KRMH was owned by Advance Inc., whose president was R. Miller Hicks. It was one of the few stations to broadcast in quadraphonic stereo.

===Shift to adult contemporary===
In 1976, the Pioneer Broadcasting Company of Austin, which also owned KNOW (1490 AM), acquired KRMH and shifted it to an adult contemporary format. New call letters, KCSW, took effect on July 26, 1976. Five years later, the station was acquired by Hicks Communications Inc. of Dallas. Upon closing, the call letters were changed to KEYI and the station was rebranded as Key 103, while keeping the adult contemporary format.

In 1983, the station moved from 103.7 FM to 103.5 FM with a power increase to 100,000 watts. Hicks sold the station to Degree Communications for $15.5 million in 1988. The limited partnership restructured, giving GE Capital control three years later. The transaction amounted to receivership; a year later KEYI was sold for $3 million to San Antonio businessman Van Archer, doing business as Mercury Broadcasting.

===Oldies 103===
KEYI flipped to oldies music as "Oldies 103" at the beginning of November 1994, in the wake of Austin's oldies station, KFGI-FM, flipping to hot adult contemporary. Two years later, Clear Channel Communications bought KEYI and KFON AM for $3.1 million. Clear Channel attempted to sell KEYI and 44 other stations, in divestiture action spurred by its merger with AMFM, to Hispanic Broadcasting Corporation in a 2000 deal that was scuttled when the United States Department of Justice denied it over equity ties between Clear Channel and HBC.

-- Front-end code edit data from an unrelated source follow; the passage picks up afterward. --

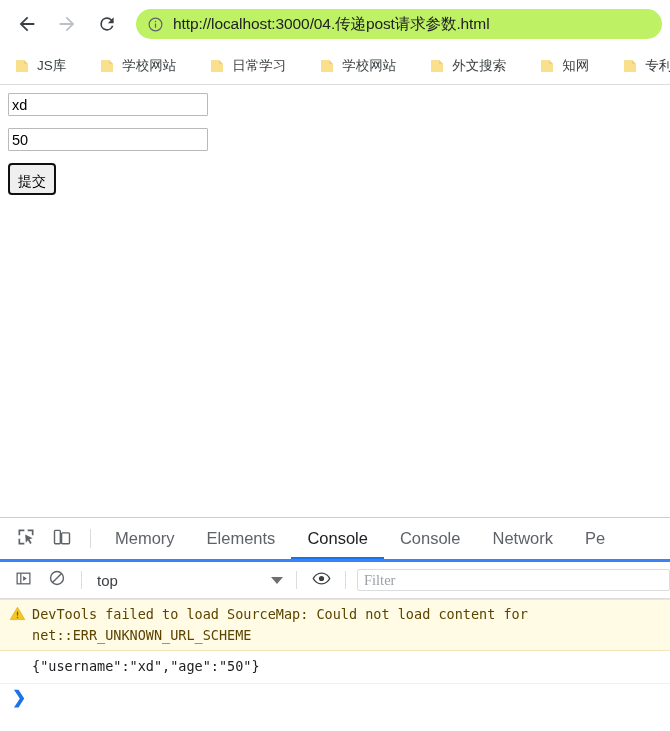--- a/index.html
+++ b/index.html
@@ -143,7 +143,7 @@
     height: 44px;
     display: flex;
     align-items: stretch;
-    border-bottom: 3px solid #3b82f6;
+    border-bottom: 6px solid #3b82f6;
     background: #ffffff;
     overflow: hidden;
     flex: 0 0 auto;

Clear Channel then sold KEYI to Secret Communications. Secret owned KEYI less than a year before selling it in 2001 to LBJS Broadcasting Company, a partnership of the LBJ Company and Sinclair Telecable (no relation to Sinclair Broadcast Group). LBJ left radio ownership after six decades by selling its majority interest in the partnership to Emmis Communications in 2004, a $105 million purchase. The new partnership was named Emmis Austin Radio Broadcasting Co., LP.

===Bob FM===
In September 2004, KEYI-FM flipped to adult hits as "Bob FM", changing its call letters to KBPA on September 8.

Sinclair Telecable acquired Emmis's stake in its Austin radio stations in June 2019 for $39.3 million. The Federal Communications Commission (FCC) approved the transaction, requiring a waiver since it maintained a grandfathered cluster not permissible under current radio ownership rules.

===Tower relocation and city of license change===
In early 2019, Emmis filed with the FCC for a construction permit to relocate the KBPA transmitter site to Austin from its previous location about 30 miles southwest of Austin. The power was decreased to 46,000 watts from the previous 100,000 watts. The station's city of license changed from San Marcos to Austin.
The move was part of a multi-station allocation shuffle led by the Educational Media Foundation allowing EMF to add a signal serving the San Antonio metropolitan area on 103.7 MHz, licensed to Balcones Heights. The FCC approved the changes in January 2020. The transmitter relocation and city of license change were completed on March 23, 2021.